If only. Alas, it’s more “Expect anything put on the internet to be forever”, I already spent a significant amount of time looking for treasures from the earl 2000s, and even from something as recent as 2009, without any luck. I’ve also uploaded songs to YouTube that for all I know have no other sources left, neither illegal nor legal.
It’s the Internet Corrolary to Murphy’s Law: your embarrassing posts will be available online forever, but any useful information you want to find later will have been deleted when you next look for it.
I completely agree. I just don’t see how there can be any realistic expectation of privacy when publishing something publicly.
I appreciate the idea of laws establishing a right to be forgotten and I think there’s still some value in being able to take your data away from certain companies, but there’s no guarantee it wasn’t copied many times before the original location is taken down.
The Fediverse works like email. Once somebody hits send, there’s no real way to claw that back.
There’s a difference between “there’s no way to guarantee total privacy” and “the system is designed to guarantee no privacy”, though. Even the best of us fuck up and say something they shouldn’t on occasion, and plenty of people online were never given proper lessons or are too young to understand how serious revealing information is.
Whether is Lemmy, federated, corporate owned, or even your own private site - nothing you put on the internet is ever truly private. If you have a public profile someone can access it and copy it.
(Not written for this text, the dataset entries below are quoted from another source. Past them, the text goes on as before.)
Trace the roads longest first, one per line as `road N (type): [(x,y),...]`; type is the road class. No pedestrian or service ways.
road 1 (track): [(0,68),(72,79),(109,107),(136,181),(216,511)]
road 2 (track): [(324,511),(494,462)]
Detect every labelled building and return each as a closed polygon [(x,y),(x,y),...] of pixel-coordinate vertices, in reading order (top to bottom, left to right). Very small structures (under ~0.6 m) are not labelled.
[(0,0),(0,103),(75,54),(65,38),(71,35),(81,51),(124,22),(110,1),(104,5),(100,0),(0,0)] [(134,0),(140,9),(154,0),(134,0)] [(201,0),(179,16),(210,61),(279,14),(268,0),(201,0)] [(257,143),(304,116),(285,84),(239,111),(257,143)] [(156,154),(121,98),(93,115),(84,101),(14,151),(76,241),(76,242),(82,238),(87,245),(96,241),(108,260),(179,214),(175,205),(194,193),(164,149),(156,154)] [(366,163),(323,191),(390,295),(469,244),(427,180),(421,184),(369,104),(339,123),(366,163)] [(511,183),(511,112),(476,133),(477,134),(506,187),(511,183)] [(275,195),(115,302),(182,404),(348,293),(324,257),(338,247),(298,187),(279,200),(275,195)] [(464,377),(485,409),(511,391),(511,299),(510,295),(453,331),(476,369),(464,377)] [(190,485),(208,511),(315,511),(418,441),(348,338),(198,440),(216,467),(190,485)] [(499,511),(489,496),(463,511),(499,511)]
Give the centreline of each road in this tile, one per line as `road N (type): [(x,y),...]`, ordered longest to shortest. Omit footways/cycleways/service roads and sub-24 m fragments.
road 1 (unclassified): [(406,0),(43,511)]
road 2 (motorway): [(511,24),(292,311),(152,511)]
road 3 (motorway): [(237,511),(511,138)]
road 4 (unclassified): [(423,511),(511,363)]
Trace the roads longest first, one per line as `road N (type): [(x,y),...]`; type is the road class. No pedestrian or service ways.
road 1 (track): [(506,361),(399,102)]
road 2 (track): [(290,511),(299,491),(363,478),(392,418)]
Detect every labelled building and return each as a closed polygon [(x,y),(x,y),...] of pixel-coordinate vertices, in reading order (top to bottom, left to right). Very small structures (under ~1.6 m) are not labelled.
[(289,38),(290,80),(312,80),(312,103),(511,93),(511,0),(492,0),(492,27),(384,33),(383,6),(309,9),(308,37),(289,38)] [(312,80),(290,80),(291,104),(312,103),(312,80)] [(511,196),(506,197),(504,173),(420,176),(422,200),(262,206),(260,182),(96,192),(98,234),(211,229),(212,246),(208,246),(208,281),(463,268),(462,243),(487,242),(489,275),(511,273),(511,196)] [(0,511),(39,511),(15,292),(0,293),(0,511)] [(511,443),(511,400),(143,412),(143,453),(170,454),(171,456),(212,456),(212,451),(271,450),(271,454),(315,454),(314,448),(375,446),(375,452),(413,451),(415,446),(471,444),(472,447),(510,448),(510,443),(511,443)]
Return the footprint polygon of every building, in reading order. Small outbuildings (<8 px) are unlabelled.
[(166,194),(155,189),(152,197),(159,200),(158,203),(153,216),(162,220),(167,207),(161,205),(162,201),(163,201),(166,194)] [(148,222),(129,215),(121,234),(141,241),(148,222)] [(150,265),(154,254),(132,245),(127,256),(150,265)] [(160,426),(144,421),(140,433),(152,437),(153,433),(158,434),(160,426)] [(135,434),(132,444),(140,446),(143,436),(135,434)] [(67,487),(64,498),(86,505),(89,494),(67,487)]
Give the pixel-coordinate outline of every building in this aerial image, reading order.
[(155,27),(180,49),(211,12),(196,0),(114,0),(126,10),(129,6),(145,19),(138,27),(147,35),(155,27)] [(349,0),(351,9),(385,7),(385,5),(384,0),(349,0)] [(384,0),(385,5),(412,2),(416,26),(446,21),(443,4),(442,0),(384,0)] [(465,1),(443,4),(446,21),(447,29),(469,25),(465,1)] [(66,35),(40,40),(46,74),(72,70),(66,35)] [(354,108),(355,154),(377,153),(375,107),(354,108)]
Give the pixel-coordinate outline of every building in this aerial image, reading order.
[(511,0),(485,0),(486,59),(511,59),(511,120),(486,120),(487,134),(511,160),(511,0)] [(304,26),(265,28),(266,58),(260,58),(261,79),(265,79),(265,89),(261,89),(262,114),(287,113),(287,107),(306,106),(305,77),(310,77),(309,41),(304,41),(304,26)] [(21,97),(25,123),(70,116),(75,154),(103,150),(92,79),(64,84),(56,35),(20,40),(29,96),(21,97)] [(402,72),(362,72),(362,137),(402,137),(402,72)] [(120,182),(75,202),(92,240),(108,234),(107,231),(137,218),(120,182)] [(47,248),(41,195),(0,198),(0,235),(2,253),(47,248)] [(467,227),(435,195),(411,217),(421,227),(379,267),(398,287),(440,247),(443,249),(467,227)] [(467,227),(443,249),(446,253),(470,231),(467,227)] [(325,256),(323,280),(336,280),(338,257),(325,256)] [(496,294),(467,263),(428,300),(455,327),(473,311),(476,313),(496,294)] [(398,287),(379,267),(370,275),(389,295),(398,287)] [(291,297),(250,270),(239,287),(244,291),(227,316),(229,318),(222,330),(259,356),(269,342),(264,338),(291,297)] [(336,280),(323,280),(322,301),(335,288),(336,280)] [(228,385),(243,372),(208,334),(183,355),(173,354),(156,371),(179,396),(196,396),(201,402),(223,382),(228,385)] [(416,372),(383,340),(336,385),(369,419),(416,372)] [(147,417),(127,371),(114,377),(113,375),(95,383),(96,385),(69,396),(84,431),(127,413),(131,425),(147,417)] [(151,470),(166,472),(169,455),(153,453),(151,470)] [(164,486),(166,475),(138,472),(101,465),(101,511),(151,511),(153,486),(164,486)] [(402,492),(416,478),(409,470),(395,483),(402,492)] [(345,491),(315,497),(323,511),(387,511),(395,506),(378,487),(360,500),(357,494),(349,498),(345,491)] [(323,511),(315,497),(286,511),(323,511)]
The only things I’ll say that I have an expectation of privacy is health related, everything else I fully expect someone else to read, copy, and multiply.
I think there should be, but I never expect there to be. Did people’s parents not teach them about putting things on the internet they didn’t want shared?
Did people’s parents not teach them about putting things on the internet they didn’t want shared?
They used to, then social media became a thing and they stopped. Suddenly, it was normal to put your entire life up online for other people to see, and if you didn’t feel comfortable doing that you were the weird one.
My rule is, never post anything you wouldn’t mind the media tracing back to you IRL and then making the top story of the day in your country. Because, while rare, that does occasionally happen!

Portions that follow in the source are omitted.